# Unknown botia species? ;>



## Chappy (Apr 21, 2010)

So this is what I saw when I looked in the loach/botia tank.......










My 11 year old yellow tailed botia claimed that little cave a long time ago so I knew it was him, but couldn't figure out how his tail had changed color.

So I went around to the other side of the tank to see this.....

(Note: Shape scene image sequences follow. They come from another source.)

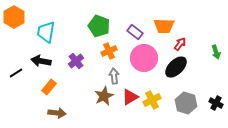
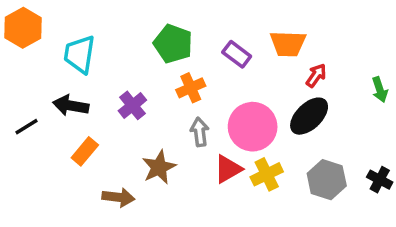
pink circle: (144, 58) -> (253, 127), moved
brown star: (104, 96) -> (159, 167), moved
brown arrow: (57, 113) -> (118, 197), moved

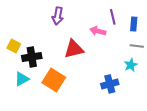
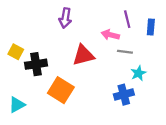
gray line: (137, 46) -> (125, 52), moved
cyan star: (131, 65) -> (138, 73), moved
cyan triangle: (22, 79) -> (17, 105), moved

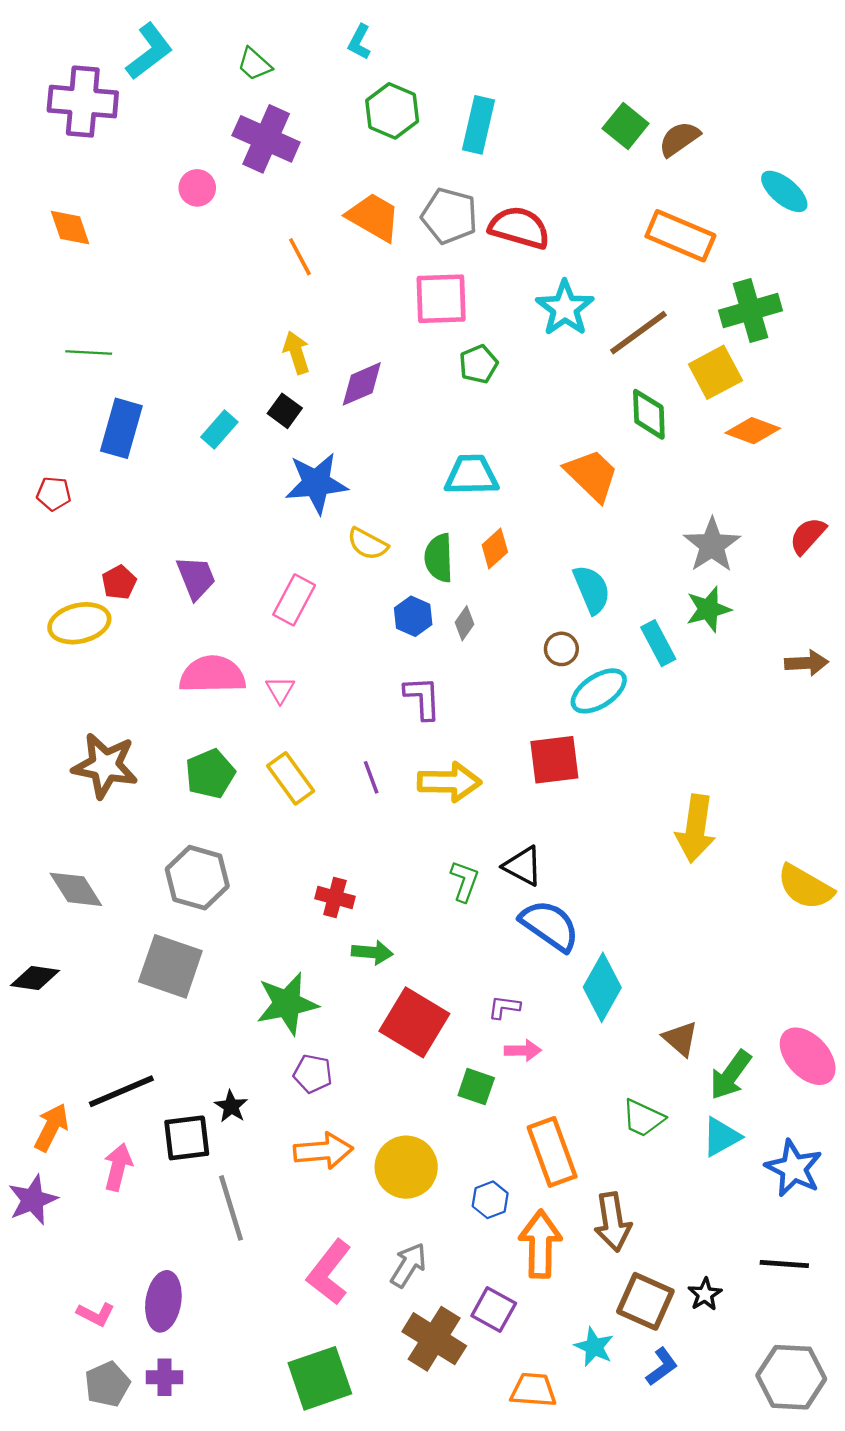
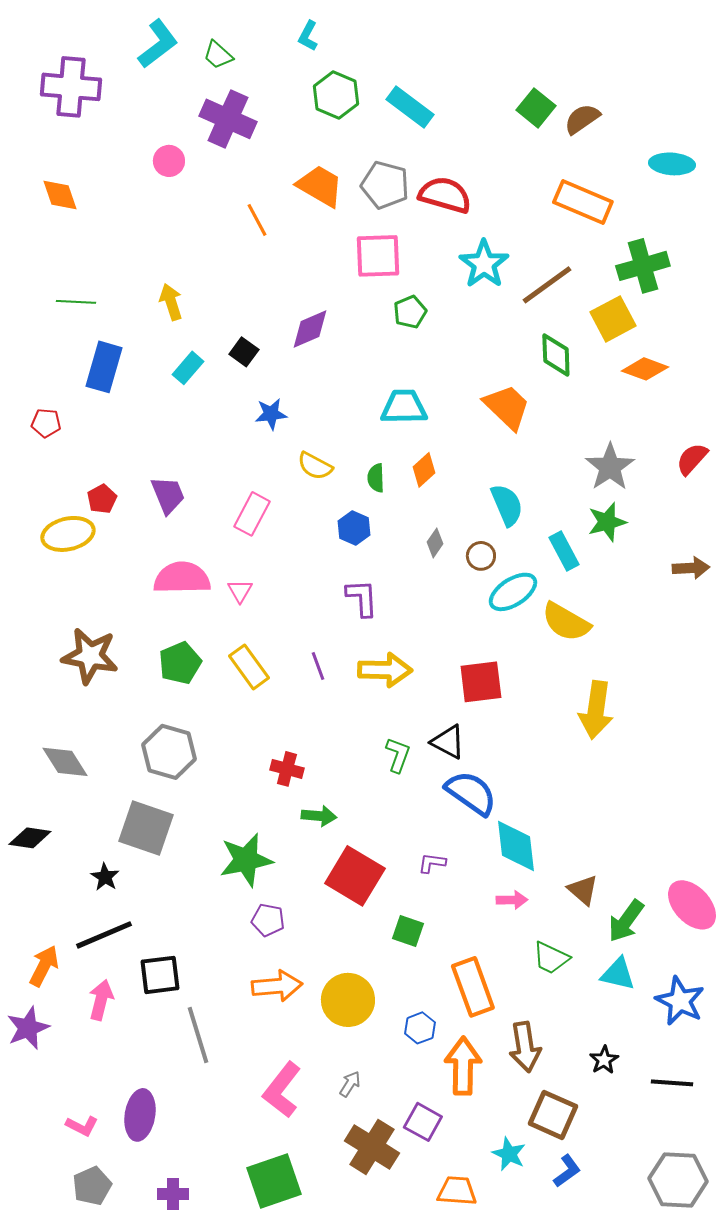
cyan L-shape: (149, 51) -> (158, 44), moved
cyan rectangle: (479, 125) -> (410, 107), turned -66
cyan ellipse: (784, 191) -> (672, 164), turned -36
yellow arrow: (296, 352) -> (171, 302), moved
blue star: (316, 483) -> (271, 414), size x0.6
green semicircle: (439, 558) -> (376, 478), size x0.7
gray diamond: (465, 623) -> (435, 543), moved
red square: (554, 760) -> (481, 682), moved
yellow semicircle: (805, 887) -> (566, 622), moved
cyan diamond: (602, 987) -> (516, 846), turned -36
pink arrow: (523, 1050) -> (512, 900), moved
black star: (231, 1106) -> (105, 877), moved
cyan triangle: (721, 1137) -> (618, 974), turned 42
gray arrow: (408, 1265) -> (350, 1084), size x0.7
black star: (705, 1294) -> (604, 1060), moved
purple cross: (165, 1377) -> (173, 1194), moved

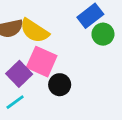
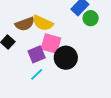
purple square: (19, 74) -> (37, 54), turned 30
black circle: (60, 85) -> (66, 58), size x1.5

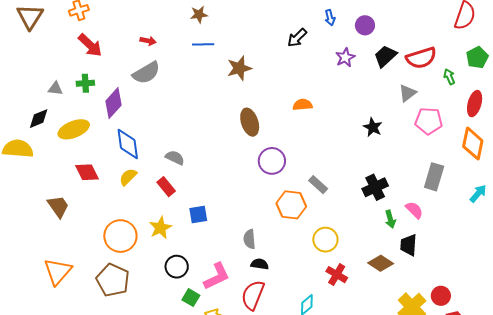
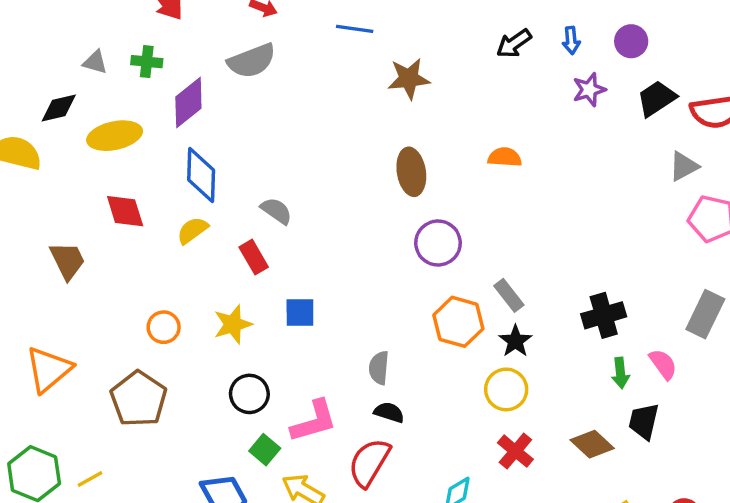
blue arrow: (330, 18) -> (571, 40), moved
black star: (373, 127) -> (515, 341), moved
orange circle: (120, 236) -> (164, 327), size x0.6

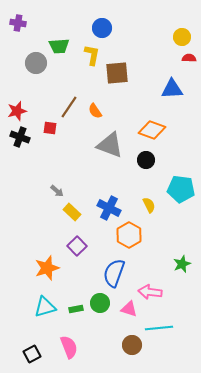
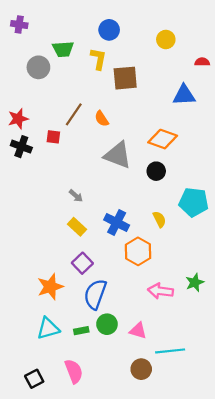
yellow circle: (182, 37) -> (166, 40), moved
gray arrow: (57, 191) -> (76, 196), moved
blue semicircle: (114, 273) -> (95, 294), moved
pink arrow: (150, 292) -> (160, 291), moved

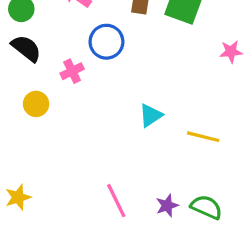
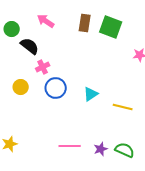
blue circle: (106, 42) -> (56, 88), moved
black semicircle: (26, 48) -> (30, 46), moved
pink line: (116, 201) -> (70, 146), turned -65

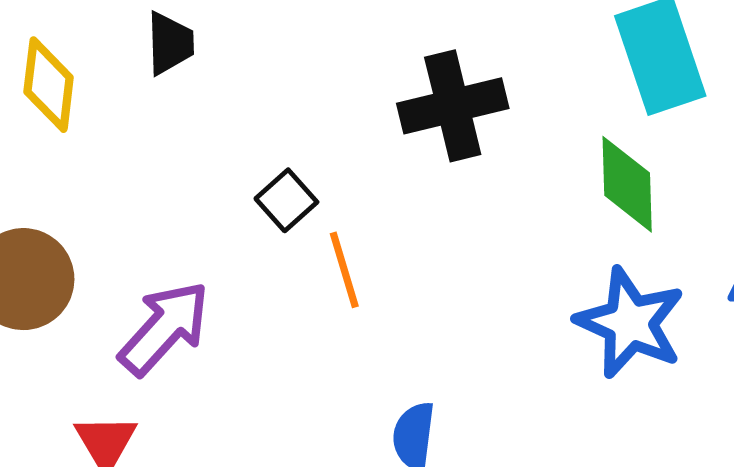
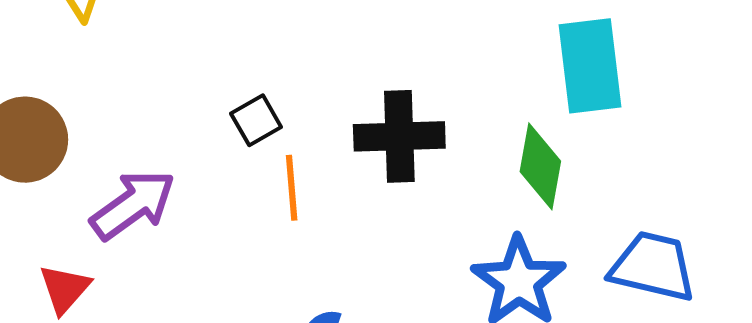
black cross: (453, 106) -> (399, 136), moved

Still looks like it's one fish, but when I looked closer, I realized that a red tail was in there with him!! I have NO idea how they both got in there, but better yet - I can't imagine how they are going to get OUT!!!!










Crazy fish.


----------



## Pamela (Apr 21, 2010)

That's cute, they're spending quality time together in there


----------



## Adz1 (Apr 21, 2010)

are they maybe breeding??


----------



## Chappy (Apr 21, 2010)

Adz1 said:


> are they maybe breeding??


Never in a kazillion years could I be that lucky  The funny thing is, the red tail that's in there with him I've always suspected as being a gravid female.


----------



## josephl (Apr 21, 2010)

Embersmom said:


> So this is what I saw when I looked in the loach/botia tank.......
> 
> 
> 
> ...


Put a net around it, lift it out and sell it now so you can have more discus


----------



## Chappy (Apr 21, 2010)

josephl said:


> Put a net around it, lift it out and sell it now so you can have more discus


I'm working on it, I'm working on it  I may just need that tank VERY soon


----------



## thefishwife (Apr 21, 2010)

If they got in there, they will somehow get out! I like the clay pot.


----------